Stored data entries
§
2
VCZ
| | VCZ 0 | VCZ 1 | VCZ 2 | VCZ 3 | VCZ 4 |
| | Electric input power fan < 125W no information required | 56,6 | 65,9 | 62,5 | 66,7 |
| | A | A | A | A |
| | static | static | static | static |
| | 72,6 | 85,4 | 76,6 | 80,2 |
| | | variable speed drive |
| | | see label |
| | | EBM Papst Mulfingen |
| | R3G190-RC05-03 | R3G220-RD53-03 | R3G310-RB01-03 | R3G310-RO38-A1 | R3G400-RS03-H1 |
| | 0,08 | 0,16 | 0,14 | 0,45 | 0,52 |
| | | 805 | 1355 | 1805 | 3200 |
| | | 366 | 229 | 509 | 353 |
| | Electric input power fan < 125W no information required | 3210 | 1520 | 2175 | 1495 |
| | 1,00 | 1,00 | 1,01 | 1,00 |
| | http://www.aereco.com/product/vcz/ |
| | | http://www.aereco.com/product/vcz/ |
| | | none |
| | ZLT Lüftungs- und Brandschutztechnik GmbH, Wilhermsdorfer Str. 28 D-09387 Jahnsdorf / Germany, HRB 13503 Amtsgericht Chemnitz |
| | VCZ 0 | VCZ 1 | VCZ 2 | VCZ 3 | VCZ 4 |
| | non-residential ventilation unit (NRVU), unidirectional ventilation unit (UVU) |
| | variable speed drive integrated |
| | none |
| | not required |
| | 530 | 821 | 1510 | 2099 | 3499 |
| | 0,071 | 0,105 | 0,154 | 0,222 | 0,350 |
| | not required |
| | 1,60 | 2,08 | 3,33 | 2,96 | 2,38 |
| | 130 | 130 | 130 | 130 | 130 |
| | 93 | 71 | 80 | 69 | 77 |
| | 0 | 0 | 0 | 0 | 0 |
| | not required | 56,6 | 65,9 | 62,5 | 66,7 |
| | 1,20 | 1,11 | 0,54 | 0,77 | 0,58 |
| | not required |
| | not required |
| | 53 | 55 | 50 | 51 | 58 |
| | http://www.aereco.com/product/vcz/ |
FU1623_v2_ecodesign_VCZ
§
What the task requires
Find the string "speed" in the records, then copy each line where it occurs.

Task output
| | | variable speed drive |
| | variable speed drive integrated |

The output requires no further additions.